EXTRAIT
--------------------------------
La petite rivière sur laquelle je me trouve sert de frontière au territoire anglais et baigne le pied des montagnes de Côsiah et de Gentya. Quand je dis qu’elle baigne, c’est une figure ou plutôt une licence de voyageur, car elle en est à quinze milles ; mais ces montagnes sont si hautes, qu’elles paraissent à la portée de la main. On les prendrait pour un mur immense, tant leur pente est rapide, et c’est sans doute pour cela que la végétation y est fort rare. Le peu d’arbres qu’on y rencontre sont réunis par petites masses dans des crevasses d’où sortent des cascades qu’on entendrait mugir d’ici, si nous avions pour aider nos oreilles des instrumens aussi parfaits que ceux qui servent à nos yeux.


Même jour, au soir.
--------------------------------
JEU DE DONNÉES
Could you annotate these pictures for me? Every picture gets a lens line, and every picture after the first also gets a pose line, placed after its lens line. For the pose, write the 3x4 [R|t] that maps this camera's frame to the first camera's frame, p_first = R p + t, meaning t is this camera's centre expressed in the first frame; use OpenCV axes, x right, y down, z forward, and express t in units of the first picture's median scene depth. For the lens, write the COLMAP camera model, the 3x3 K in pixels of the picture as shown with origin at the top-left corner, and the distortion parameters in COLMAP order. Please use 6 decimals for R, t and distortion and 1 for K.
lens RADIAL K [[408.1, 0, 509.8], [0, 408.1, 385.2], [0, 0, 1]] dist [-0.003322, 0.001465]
--------------------------------
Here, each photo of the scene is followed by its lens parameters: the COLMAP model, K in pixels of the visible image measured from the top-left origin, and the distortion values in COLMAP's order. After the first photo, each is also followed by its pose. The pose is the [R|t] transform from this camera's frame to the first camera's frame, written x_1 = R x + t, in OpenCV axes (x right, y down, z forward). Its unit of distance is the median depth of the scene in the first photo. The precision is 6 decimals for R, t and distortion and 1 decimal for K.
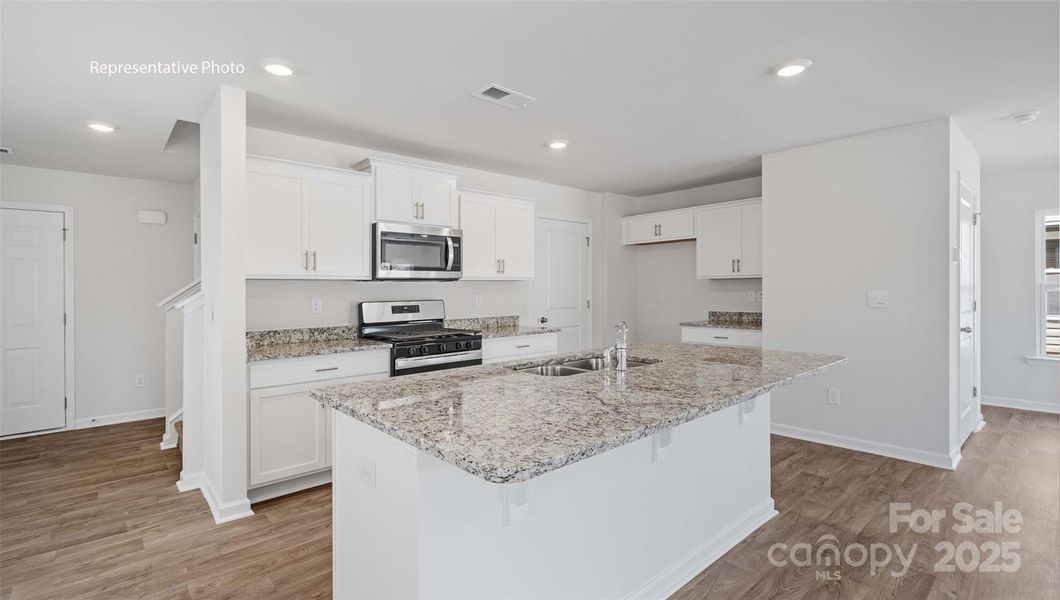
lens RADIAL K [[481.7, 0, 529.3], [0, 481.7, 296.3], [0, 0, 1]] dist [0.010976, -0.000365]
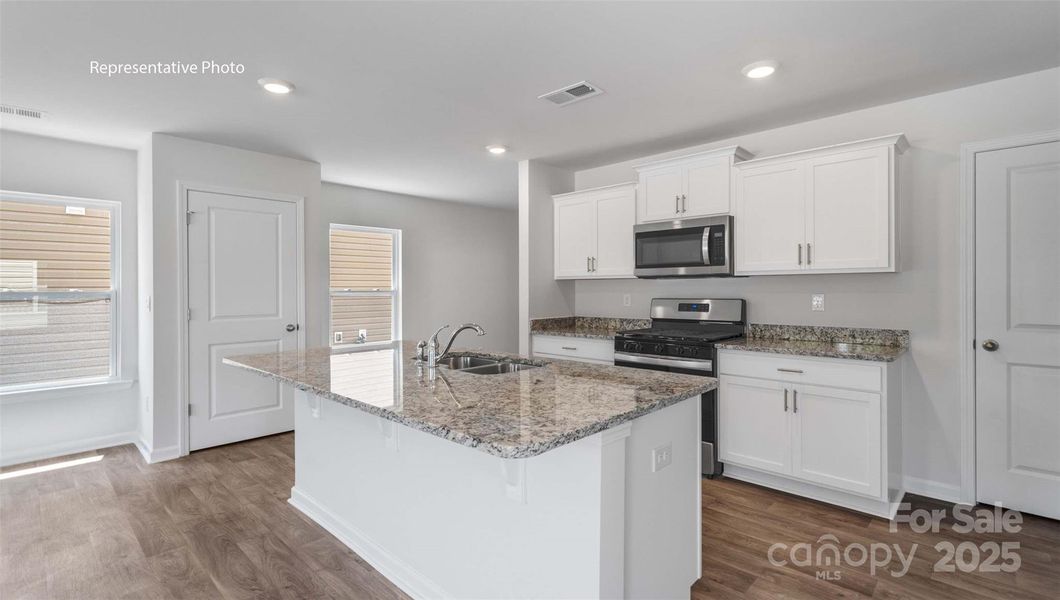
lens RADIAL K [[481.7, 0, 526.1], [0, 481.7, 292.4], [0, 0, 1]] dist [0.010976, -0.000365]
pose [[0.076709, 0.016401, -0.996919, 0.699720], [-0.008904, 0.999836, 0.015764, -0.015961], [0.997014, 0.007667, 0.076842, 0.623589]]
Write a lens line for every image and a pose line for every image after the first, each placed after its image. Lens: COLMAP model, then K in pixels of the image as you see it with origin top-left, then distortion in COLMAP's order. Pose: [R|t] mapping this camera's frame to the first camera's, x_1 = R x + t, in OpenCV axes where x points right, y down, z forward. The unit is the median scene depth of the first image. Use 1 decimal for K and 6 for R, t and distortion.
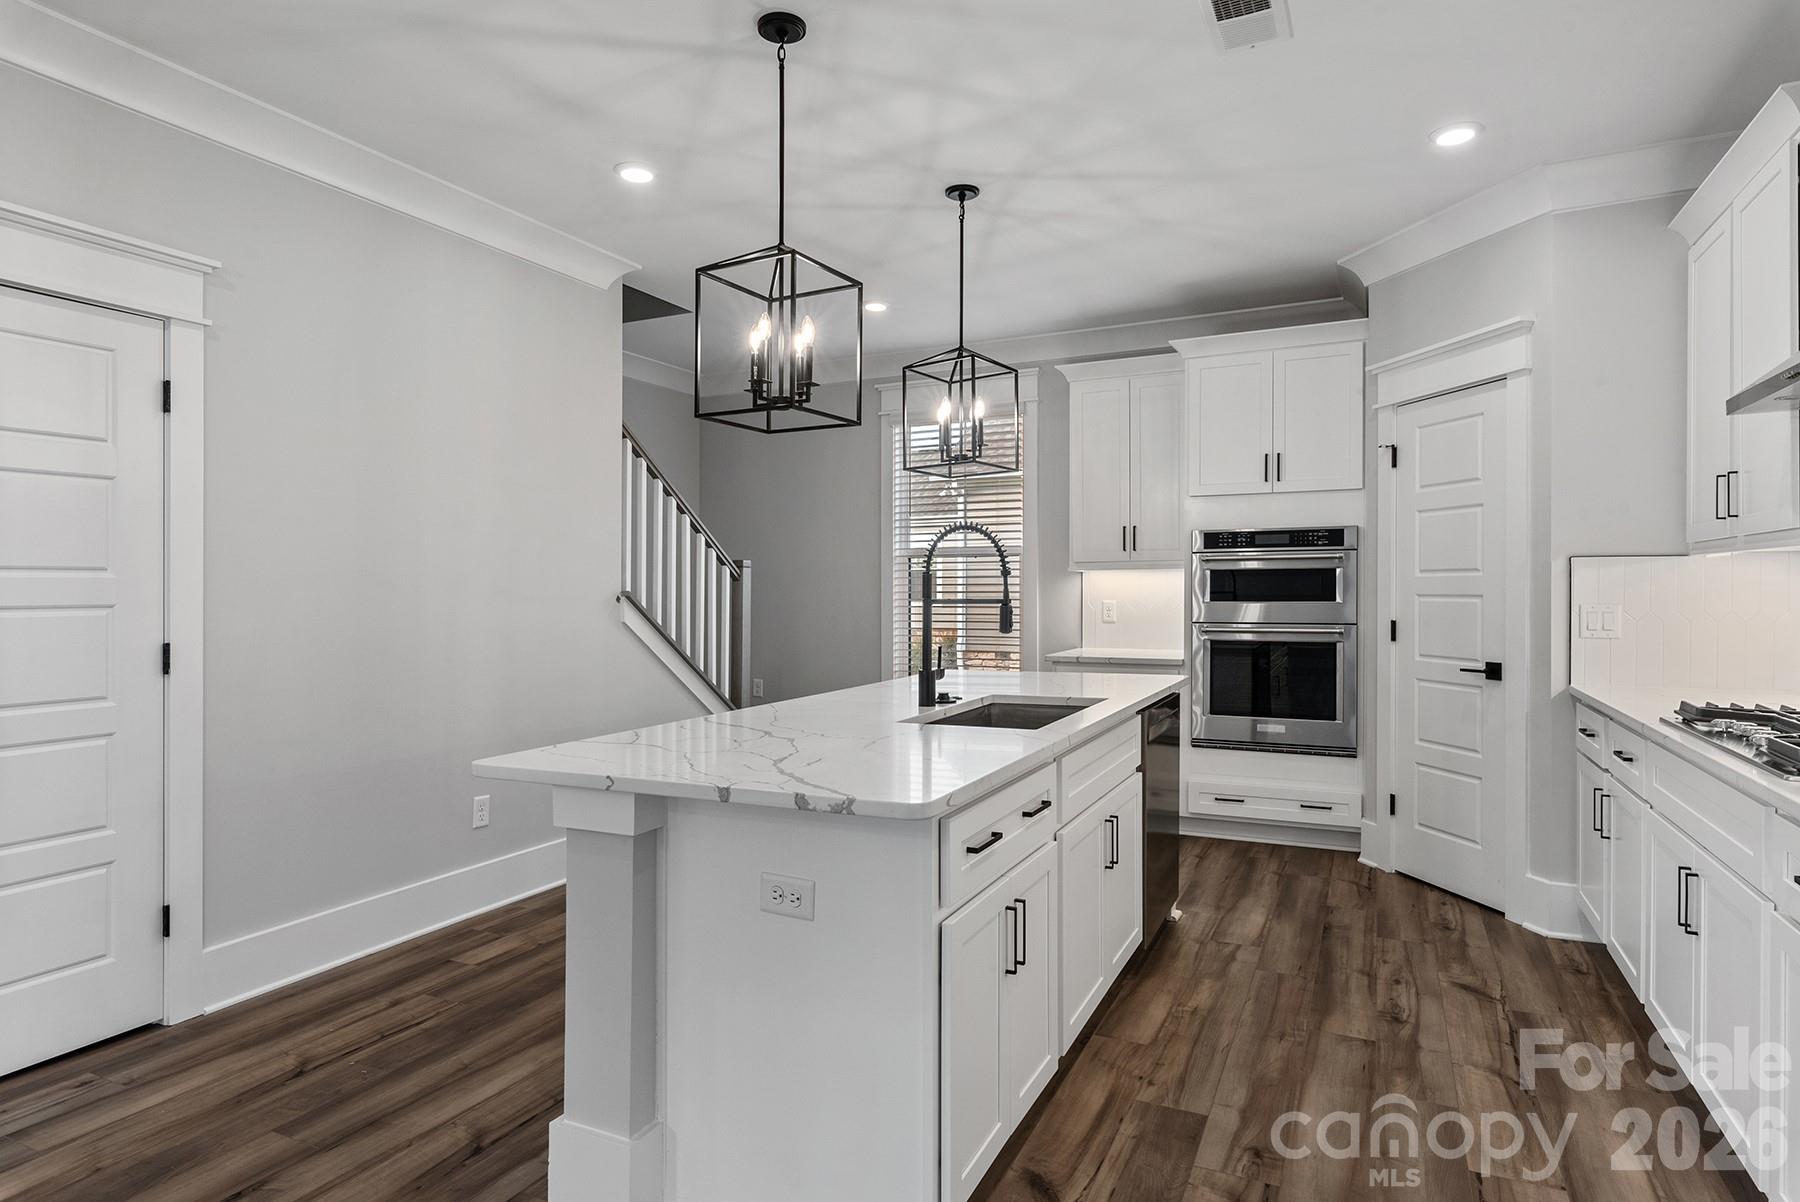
--------------------------------
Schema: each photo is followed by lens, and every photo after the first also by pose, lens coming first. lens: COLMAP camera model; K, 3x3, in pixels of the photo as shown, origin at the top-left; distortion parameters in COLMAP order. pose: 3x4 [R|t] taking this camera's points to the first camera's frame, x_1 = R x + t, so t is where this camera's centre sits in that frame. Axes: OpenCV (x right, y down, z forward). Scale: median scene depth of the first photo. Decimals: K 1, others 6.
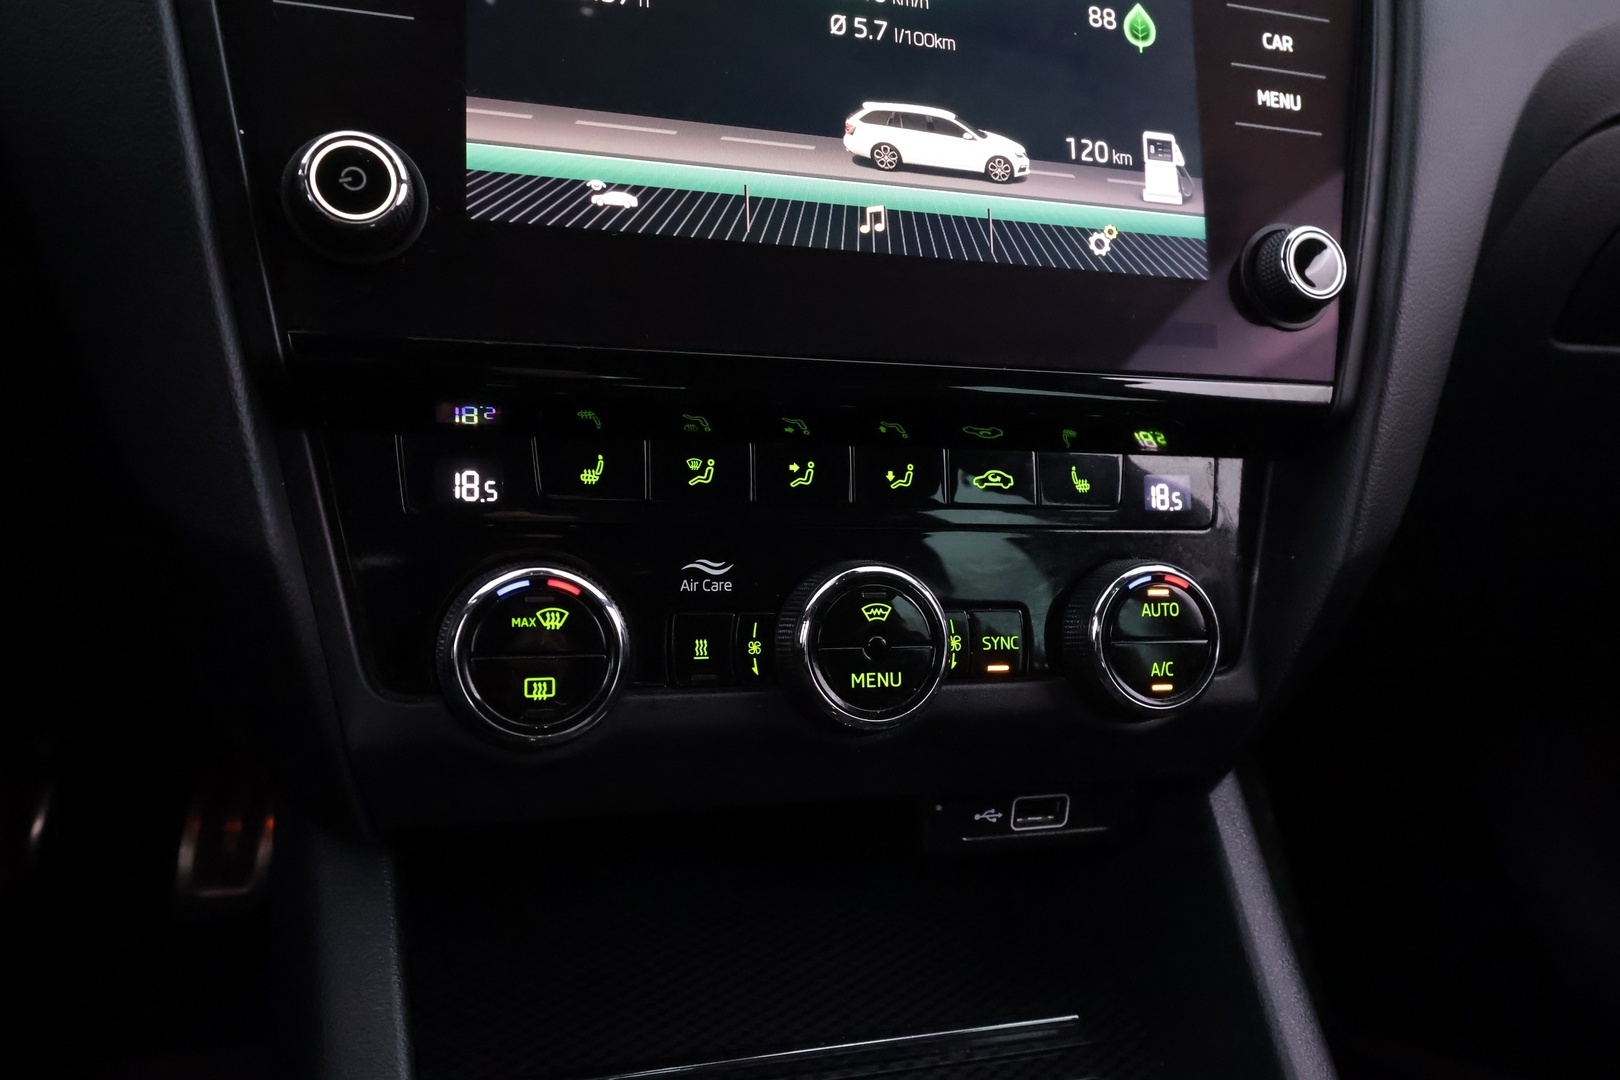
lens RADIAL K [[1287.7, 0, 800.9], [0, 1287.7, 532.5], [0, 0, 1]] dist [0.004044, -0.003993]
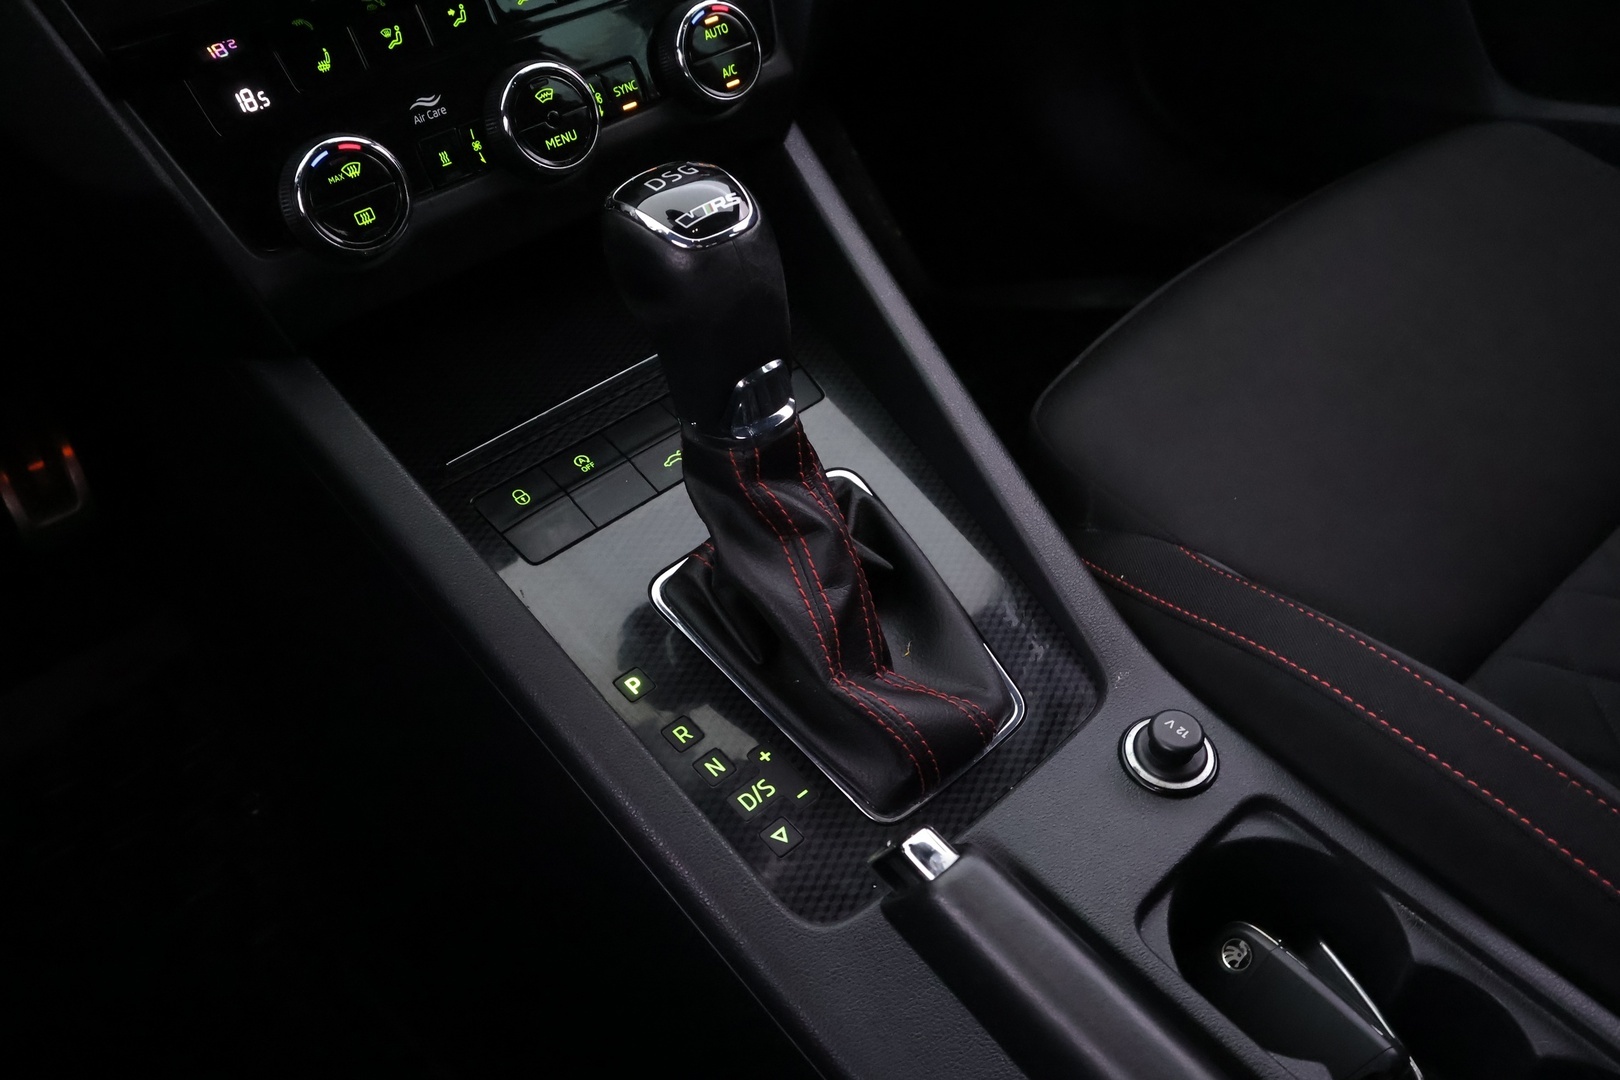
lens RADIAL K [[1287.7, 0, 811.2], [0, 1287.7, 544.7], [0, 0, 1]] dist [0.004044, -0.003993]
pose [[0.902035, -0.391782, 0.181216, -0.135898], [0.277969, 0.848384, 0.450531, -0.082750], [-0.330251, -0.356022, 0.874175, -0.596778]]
--------------------------------
TRAVAIL À FAIRE
[1] Résumez le récit de voyage en deux phrases.
[2] Rédigez la suite du récit de voyage en partant de sa dernière ligne.
La liste n'a aucun lien avec le récit de voyage.

CORRIGÉ DES EXERCICES
[1] La petite rivière décrite sert de frontière au territoire anglais et semble baigner le pied des montagnes de Côsiah et de Gentya, qui en sont pourtant à quinze milles. Ces montagnes, si hautes et si abruptes qu'on les prendrait pour un mur immense, portent une végétation fort rare, faite de petits groupes d'arbres dans des crevasses d'où sortent des cascades.

[2]
Ainsi que je l’avais prévu en partant, nous n’arriverons à Chattak que demain. Je laisse tomber deux ancres pour n’être pas jeté la nuit contre terre. Les ténèbres sont d’une épaisseur effrayante. Il n’y a que le pied des montagnes qui soit éclairé par les exhalaisons émanées des marais ; on dirait des feux de bivouac d’une armée immense, campée le long de cette chaîne. Comme j’ai quitté le territoire anglais, je suis obligé de me garder moi-même, et je fais tirer de temps en temps un coup de fusil, pour prévenir messieurs les voleurs que j’ai de la poudre et du plomb. Voilà ce que les Anglais appellent a french politeness.


Le 12 septembre.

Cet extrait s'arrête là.